Ray Williams lives in Jupiter Farms. He and his wife, Pamela, own horses and plan to attend.

“I’ve been one of Bob’s clients for six or seven years now,” Ray said. “When I started, I liked horses, but I didn’t know a thing about them. I had never ridden or even been on a horse. After working with Bob, today I’m a fairly decent rider. He’s taught me everything I needed to know to care for a horse properly: physically, mentally and medically. I can’t say enough good things about him. He has skills normal people don’t have. He understands how a horse thinks, and then can communicate that to people. I know a few other trainers, but none can touch what Bob does. He’s a good teacher, always willing to help. His training methods are unique. He’s got a big heart and a lot of patience.”

He urges people to attend the June 16 benefit clinic.

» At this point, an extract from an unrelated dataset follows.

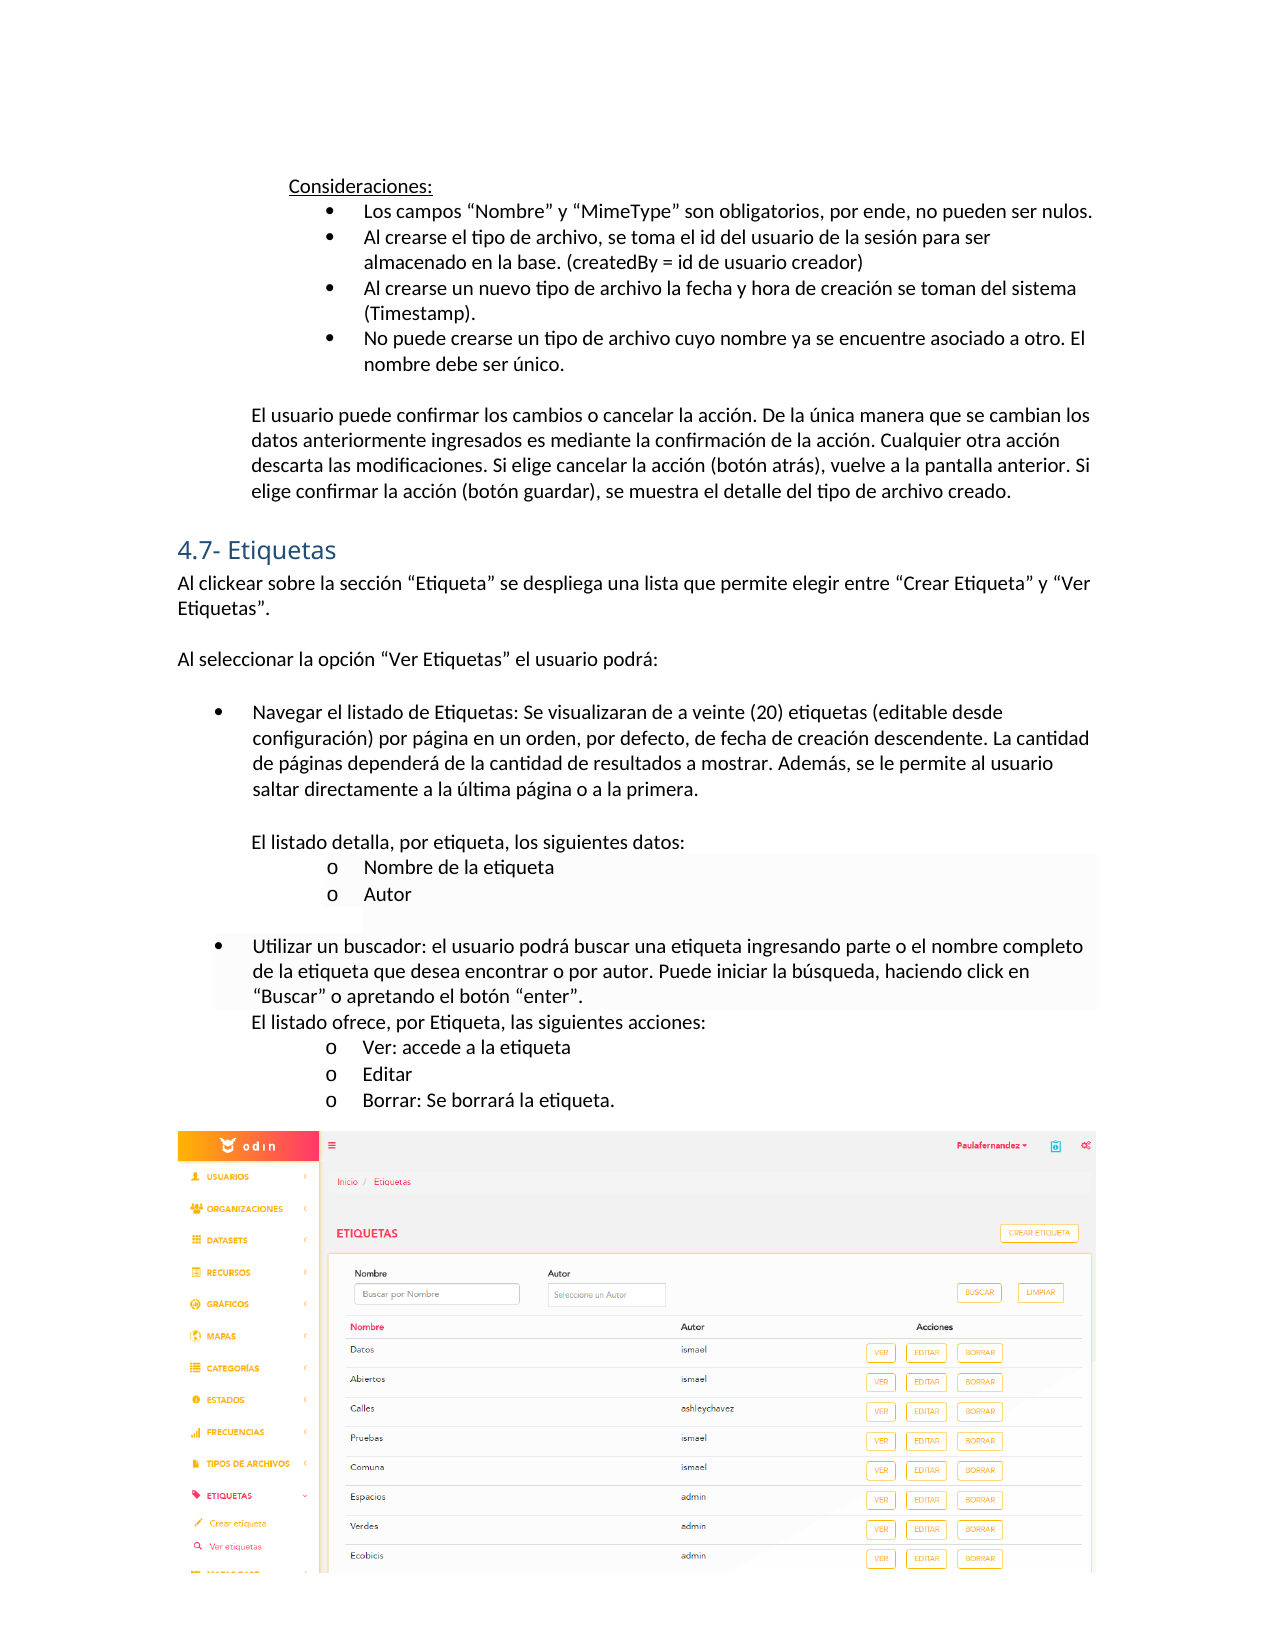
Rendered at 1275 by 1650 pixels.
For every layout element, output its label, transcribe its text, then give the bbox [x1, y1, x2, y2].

“I’ve attended Bob’s clinics dozens of times. I rarely miss one, because I always learn something new each time I go,” Ray said. “I absolutely recommend this to anyone, even if you’re just auditing. You can learn a lot by watching others, plus it’s a lot of fun and all for a good cause. I hope we get a great turnout.”

“Call to let me know if you plan to attend,” Faath said. “I hope a lot of people join our effort to raise funds for the equine survivors. It’s a great cause.”